## EXERCISE DIRECTIONS
Reproduce the entries below word for word, from their first line up to and including the line that contains "0: (657, 504)".

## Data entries

==========

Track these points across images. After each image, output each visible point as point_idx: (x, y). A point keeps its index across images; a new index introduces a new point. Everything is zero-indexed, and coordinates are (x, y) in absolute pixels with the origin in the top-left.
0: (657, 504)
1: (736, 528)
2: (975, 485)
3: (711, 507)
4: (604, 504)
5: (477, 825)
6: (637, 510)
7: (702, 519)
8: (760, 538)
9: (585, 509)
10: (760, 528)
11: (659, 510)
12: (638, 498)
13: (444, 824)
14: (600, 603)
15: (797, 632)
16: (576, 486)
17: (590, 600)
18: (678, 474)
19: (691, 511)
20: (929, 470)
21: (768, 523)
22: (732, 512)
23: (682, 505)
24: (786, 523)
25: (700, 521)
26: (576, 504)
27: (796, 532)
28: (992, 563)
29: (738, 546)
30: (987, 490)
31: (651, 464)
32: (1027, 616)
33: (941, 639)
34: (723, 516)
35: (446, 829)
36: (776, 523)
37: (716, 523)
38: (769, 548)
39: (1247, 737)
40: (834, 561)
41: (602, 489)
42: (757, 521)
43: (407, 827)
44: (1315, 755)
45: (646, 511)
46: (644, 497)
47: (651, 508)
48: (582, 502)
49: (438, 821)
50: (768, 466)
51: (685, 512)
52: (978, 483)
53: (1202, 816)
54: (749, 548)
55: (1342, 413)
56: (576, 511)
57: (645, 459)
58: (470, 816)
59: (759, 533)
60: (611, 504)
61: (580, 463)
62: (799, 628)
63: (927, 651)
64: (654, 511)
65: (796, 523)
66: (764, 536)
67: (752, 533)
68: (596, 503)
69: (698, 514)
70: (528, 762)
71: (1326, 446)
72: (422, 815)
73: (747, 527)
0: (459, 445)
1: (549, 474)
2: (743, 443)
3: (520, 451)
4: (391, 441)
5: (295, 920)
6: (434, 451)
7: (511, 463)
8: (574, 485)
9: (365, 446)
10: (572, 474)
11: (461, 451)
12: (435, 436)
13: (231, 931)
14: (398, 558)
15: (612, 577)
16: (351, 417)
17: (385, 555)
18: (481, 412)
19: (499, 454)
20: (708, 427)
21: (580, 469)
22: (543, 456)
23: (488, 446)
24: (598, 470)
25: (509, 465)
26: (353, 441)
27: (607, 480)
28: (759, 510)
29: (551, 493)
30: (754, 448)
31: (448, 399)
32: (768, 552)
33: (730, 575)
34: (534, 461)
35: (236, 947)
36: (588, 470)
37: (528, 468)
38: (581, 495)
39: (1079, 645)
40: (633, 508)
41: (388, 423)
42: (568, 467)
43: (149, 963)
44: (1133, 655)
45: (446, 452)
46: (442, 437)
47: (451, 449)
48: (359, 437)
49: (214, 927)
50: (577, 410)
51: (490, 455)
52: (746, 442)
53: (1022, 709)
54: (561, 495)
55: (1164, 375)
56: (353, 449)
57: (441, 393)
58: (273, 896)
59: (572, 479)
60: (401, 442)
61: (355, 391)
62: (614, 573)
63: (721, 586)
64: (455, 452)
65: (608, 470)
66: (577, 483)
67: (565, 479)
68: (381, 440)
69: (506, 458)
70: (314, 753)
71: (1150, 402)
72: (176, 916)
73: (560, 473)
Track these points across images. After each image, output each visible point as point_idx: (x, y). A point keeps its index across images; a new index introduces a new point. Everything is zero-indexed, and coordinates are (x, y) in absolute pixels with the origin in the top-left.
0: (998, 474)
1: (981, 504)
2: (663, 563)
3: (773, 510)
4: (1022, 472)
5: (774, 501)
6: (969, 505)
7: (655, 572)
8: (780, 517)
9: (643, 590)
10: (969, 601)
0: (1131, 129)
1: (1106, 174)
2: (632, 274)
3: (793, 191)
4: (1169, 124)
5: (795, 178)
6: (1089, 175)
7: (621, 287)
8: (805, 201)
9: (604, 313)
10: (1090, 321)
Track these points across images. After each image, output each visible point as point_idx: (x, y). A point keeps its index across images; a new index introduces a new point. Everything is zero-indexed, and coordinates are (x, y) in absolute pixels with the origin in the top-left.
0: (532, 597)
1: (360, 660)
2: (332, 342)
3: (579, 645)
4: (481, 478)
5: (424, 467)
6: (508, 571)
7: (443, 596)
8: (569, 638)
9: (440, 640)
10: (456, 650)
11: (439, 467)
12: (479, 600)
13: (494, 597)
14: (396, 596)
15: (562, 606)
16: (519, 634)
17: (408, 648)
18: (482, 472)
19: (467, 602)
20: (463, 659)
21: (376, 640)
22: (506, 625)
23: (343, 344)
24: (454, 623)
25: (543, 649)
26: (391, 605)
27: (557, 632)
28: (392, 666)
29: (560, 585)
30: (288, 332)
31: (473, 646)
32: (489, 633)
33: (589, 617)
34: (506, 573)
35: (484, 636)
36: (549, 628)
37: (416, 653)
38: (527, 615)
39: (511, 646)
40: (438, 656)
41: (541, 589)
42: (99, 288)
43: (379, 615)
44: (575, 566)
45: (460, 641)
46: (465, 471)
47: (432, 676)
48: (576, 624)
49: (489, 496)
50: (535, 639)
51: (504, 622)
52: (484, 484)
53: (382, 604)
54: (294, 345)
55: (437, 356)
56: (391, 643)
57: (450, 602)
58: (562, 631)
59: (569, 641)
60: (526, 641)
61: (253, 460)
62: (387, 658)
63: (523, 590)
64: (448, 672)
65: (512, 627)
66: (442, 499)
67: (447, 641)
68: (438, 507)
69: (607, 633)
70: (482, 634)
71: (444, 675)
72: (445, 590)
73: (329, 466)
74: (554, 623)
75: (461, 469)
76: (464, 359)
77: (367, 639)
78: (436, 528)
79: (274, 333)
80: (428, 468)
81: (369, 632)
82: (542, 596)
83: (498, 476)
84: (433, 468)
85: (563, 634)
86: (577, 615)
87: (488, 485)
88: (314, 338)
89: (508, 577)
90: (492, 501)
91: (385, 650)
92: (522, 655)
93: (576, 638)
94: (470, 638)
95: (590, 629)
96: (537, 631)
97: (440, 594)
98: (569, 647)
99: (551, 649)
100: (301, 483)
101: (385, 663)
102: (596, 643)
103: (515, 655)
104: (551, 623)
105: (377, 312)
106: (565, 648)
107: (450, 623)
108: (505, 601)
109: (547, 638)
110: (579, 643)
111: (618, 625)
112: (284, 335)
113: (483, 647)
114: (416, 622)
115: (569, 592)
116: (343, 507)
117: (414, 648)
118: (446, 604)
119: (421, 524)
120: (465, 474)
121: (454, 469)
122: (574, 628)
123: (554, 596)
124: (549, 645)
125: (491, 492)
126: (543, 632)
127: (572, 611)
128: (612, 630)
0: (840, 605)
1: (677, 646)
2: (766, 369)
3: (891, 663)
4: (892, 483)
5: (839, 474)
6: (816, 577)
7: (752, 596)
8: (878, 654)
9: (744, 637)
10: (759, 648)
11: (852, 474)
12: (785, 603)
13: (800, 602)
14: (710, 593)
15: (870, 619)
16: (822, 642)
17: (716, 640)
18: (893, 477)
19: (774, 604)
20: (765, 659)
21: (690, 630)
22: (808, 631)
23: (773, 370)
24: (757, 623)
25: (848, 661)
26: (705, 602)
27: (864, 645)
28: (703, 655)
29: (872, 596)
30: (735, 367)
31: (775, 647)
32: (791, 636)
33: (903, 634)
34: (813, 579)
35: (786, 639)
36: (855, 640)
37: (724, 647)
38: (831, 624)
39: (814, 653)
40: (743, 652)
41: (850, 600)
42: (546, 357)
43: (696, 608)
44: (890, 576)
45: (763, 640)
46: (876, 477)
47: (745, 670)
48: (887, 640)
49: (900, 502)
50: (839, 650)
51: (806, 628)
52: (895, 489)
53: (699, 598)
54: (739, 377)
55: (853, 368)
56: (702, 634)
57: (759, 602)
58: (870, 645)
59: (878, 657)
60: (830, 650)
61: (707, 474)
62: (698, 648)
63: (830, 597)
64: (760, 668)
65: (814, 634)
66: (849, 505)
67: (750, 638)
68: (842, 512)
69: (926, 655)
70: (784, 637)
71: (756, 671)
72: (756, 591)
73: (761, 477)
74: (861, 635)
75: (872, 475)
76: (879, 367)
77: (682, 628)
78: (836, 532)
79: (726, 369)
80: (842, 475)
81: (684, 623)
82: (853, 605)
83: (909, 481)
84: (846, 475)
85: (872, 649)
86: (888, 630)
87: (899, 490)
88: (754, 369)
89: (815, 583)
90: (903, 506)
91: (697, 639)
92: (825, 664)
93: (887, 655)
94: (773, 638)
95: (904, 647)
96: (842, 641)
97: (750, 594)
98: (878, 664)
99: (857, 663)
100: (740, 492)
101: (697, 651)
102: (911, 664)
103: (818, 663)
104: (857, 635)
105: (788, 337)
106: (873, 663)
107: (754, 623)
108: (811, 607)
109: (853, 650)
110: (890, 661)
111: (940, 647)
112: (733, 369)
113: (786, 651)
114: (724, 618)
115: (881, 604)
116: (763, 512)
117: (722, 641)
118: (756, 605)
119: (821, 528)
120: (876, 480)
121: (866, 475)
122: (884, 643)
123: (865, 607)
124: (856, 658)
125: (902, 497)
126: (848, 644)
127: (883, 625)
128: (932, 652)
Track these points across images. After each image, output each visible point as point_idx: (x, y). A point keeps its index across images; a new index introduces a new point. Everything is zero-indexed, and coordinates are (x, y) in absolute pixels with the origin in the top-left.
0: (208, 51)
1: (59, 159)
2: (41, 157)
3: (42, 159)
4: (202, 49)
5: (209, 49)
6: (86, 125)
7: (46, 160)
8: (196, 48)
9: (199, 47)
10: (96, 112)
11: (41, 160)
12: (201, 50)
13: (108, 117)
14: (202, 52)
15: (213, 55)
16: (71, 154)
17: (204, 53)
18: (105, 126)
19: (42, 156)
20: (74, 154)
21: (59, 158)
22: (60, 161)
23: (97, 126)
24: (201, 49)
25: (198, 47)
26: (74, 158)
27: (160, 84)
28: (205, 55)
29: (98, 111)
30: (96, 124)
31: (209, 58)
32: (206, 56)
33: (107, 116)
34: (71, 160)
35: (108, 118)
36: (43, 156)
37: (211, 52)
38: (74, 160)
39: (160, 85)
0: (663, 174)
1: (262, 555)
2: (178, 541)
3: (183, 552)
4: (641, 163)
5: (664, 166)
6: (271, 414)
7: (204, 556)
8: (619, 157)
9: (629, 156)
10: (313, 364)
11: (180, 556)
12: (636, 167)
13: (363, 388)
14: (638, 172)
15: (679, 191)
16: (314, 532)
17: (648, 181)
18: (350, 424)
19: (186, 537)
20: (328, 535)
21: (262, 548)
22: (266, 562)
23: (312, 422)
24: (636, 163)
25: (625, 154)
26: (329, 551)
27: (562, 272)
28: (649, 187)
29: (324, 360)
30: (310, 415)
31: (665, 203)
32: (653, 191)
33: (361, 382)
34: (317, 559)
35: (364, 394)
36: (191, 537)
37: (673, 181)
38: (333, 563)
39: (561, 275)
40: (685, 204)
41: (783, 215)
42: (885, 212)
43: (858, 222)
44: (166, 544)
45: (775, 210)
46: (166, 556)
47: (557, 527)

==========

## TASK OUTPUT
Track these points across images. After each image, output each visible point as point_idx: (x, y). A point keeps its index across images; a new index introduces a new point. Everything is zero-indexed, and coordinates are (x, y) in absolute pixels with the origin in the top-left.
0: (657, 504)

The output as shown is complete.